▸ About this task:
Your task is to copy the stretch of lines in the records below that begins with the line containing "line: (1815, 260) -> (1765, 318), removed" and ends with the line containing "text: (428, 1102) -> (291, 685), moved", exactly as written, with nothing added.

++++ Raw data ++++

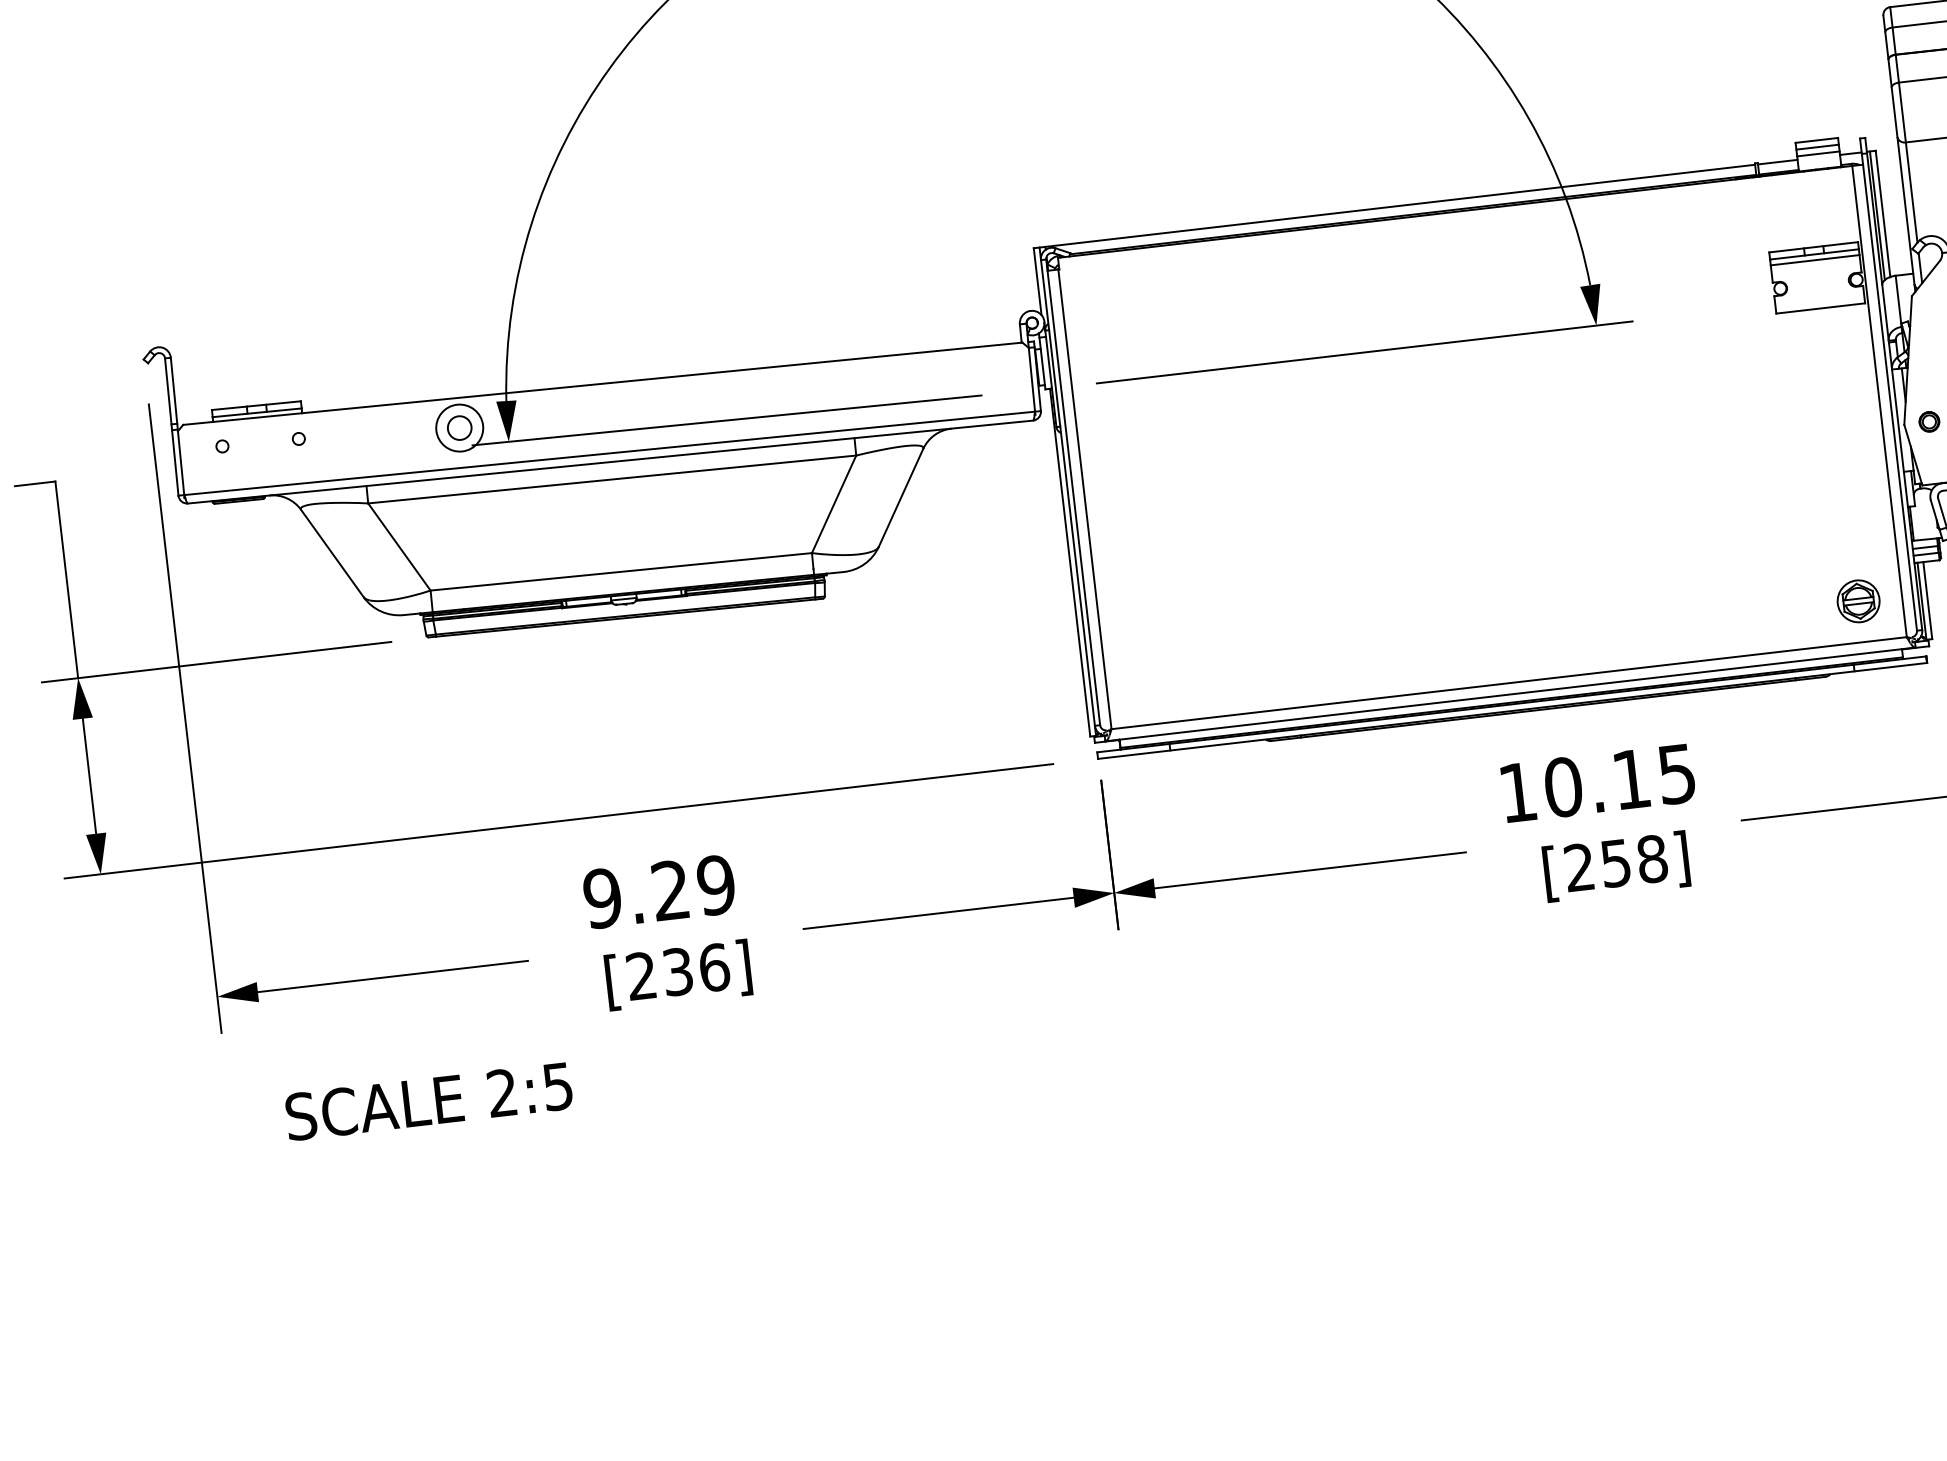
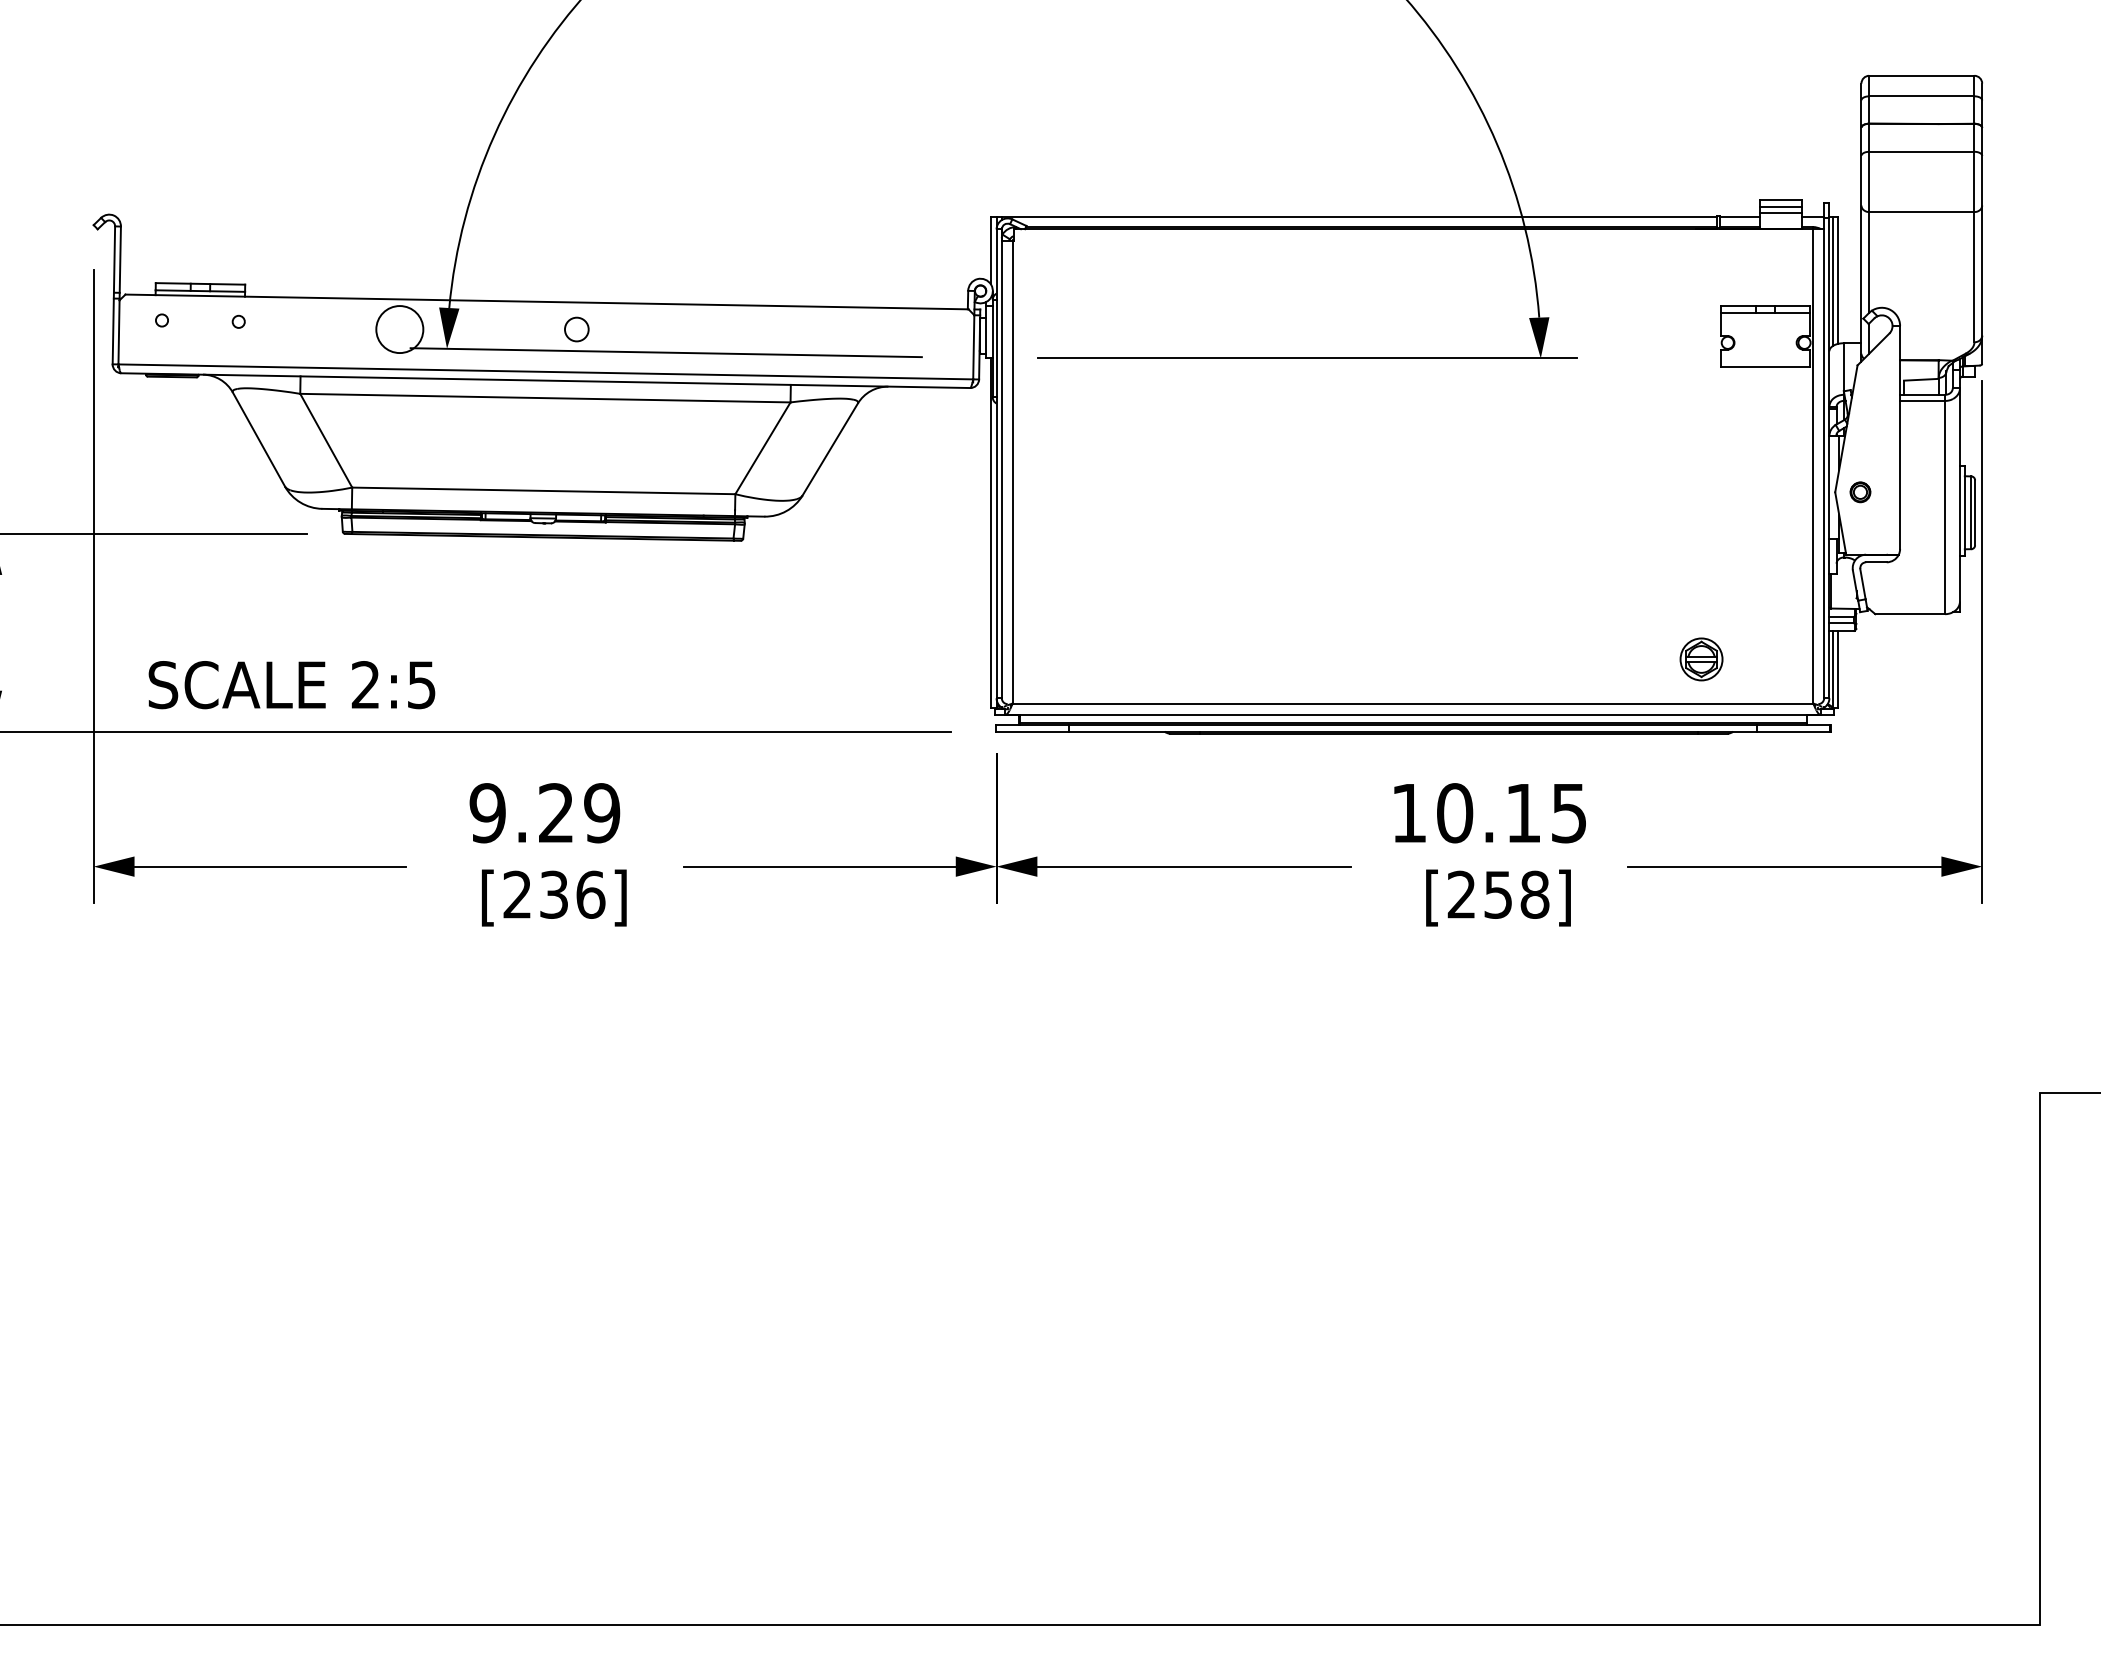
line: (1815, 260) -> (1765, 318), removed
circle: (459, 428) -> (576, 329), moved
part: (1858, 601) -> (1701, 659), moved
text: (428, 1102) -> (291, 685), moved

++++
++++ Raw data ++++

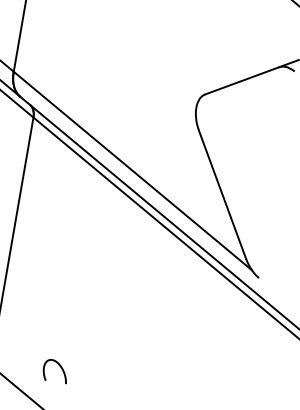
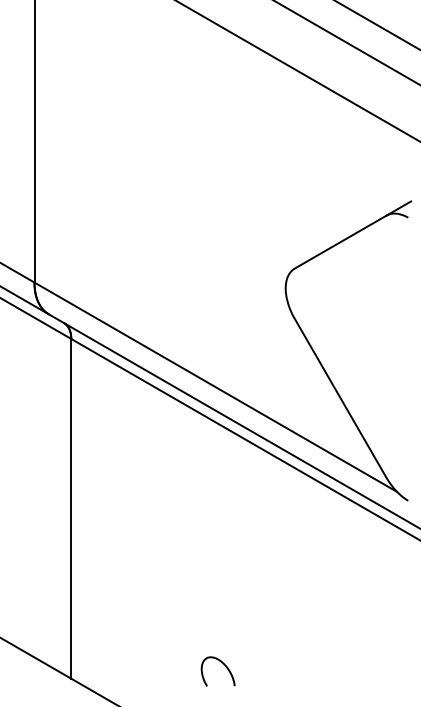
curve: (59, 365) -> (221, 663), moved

++++
++++ Raw data ++++

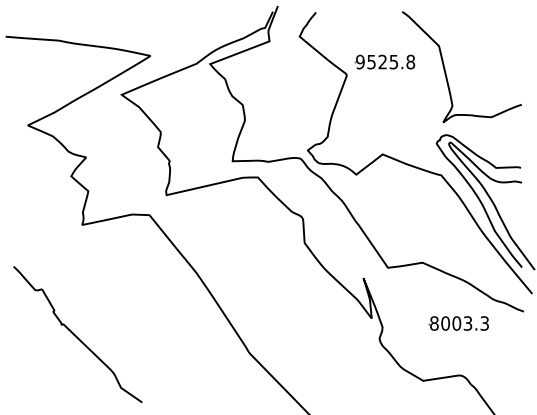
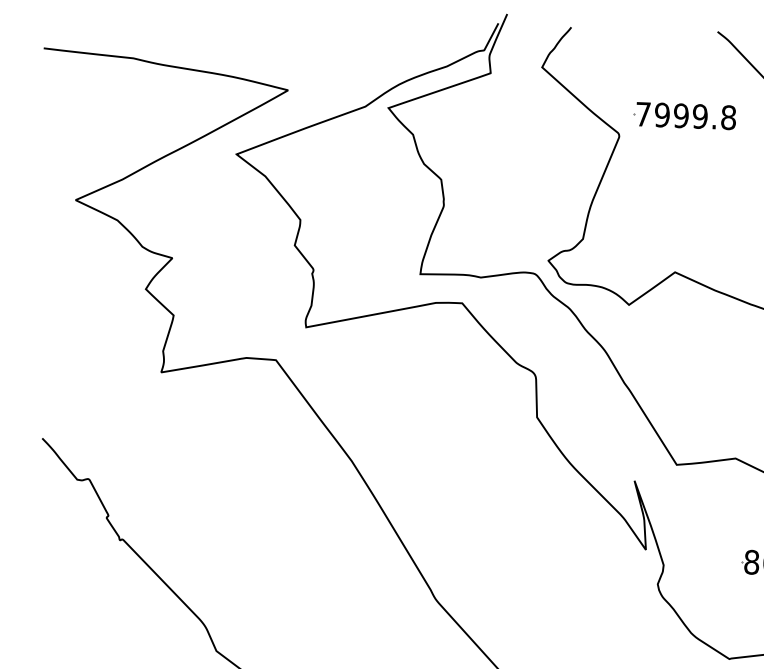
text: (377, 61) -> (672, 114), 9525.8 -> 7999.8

++++

▸ Solved exercise:
line: (1815, 260) -> (1765, 318), removed
circle: (459, 428) -> (576, 329), moved
part: (1858, 601) -> (1701, 659), moved
text: (428, 1102) -> (291, 685), moved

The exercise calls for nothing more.